まぁ、学生がバカばっかし、というのは否定しない。ただ、それが「最近」なのかどうかは知らない。例えば、大学で出た課題に対して「調べてみたけどネットに乗ってませんでした」と答える学生。これをバカ学生の例としてあげているが、果たして、昔の学生はそんなに素晴らしかったのか?
書籍等で本当に調べていたのはごく一部の学生で、他の大勢の学生は、その真面目な学生から資料を聞いてパラっとめくって全文引用、もしくは、真面目な学生のレポートを丸写し。そんなもんじゃない?
「ネットに乗ってません」
「友達に聞いた本から丸々引用しました」
何か本質的に違うか?ネットという新しいツールが出てきたことによる新しい表面的な事象をあげつらうことにどれだけの意味があるのだろうか。
そもそも、この著者自身、大学時代に本当に自分は良書を読みあさって、図書館にいりびたって勉強していたのかね?その割には文章下手だし、論理が稚拙デスネ。
それにしても、本書を読んでいてもつくづく思うのは、なぜこんなにも皆大学に行く世の中になっているのか、ということだ。勉強したくて大学に行ってる学生、どれだけいるのか?
大学に行くと、就職に有利。多分、学生(およびその親)が大学に行きたがる理由はこれだけだと思うのだ。しかし、企業はどうやら大学の教育にあまり期待していない。
本書のポイントの③について、著者は、それでも化学反応が起こってバカ学生でなくなるから面白い、大学にも意義がある、というようなことを書いている。
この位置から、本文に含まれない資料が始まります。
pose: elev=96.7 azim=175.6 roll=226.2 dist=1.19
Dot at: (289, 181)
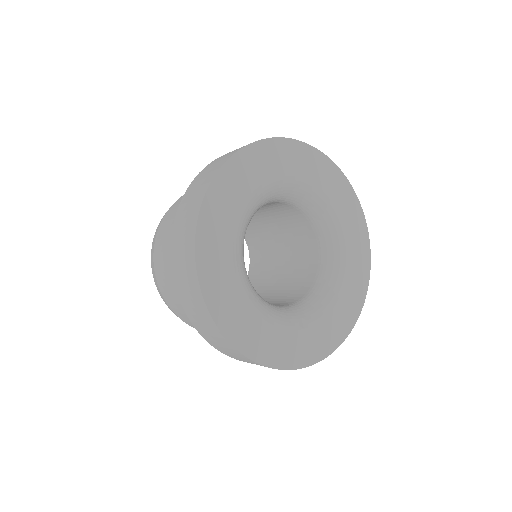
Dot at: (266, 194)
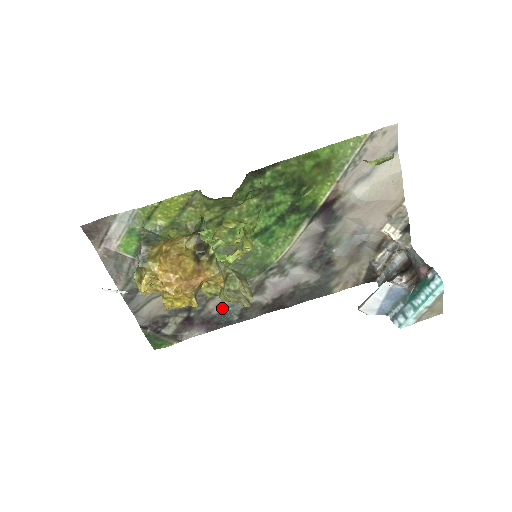
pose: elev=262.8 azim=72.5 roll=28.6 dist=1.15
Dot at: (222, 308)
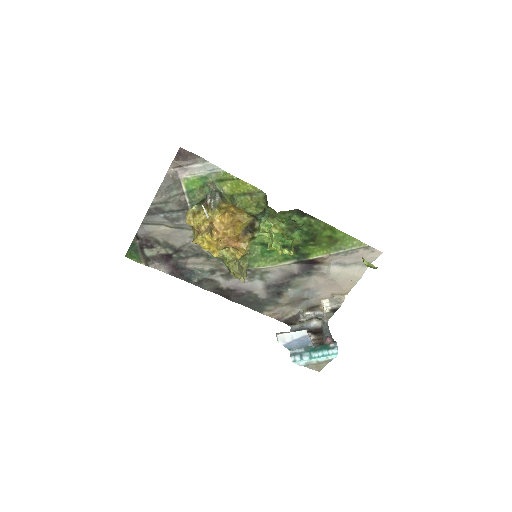
Dot at: (196, 267)
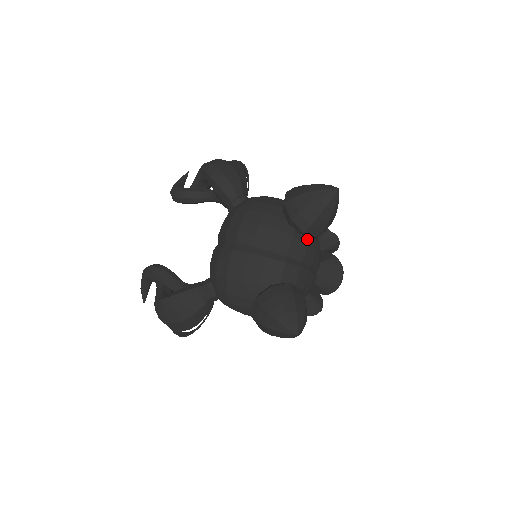
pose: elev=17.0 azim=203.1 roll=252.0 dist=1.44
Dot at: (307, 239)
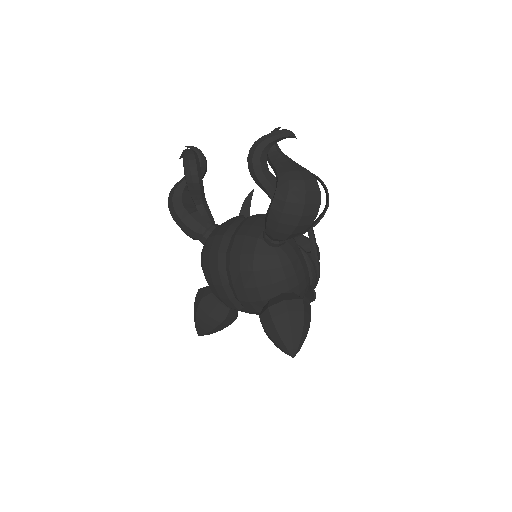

しかし、著者が書いている内容だけを見るならば、その「化学反応」をおこしたのは大学ではなく、就職活動における企業人との接触である、と結論づけるのが妥当のように思う。
結局、大学が存在し、ある程度以上の学力がある人は大学に行く、という常識があるから企業は大卒を取るのだろう。大学は、スクリーニング機能でしかないのではないか。
そうであるならば、もっと大学の定員は絞って良いと思う。企業の採用スクリーニングのために、若者の時間(と親の金、と税金)を4年も浪費する必要はない。本当に、大学における専門教育を必要とする人のみが大学に進める枠があれば良いのではないだろうか。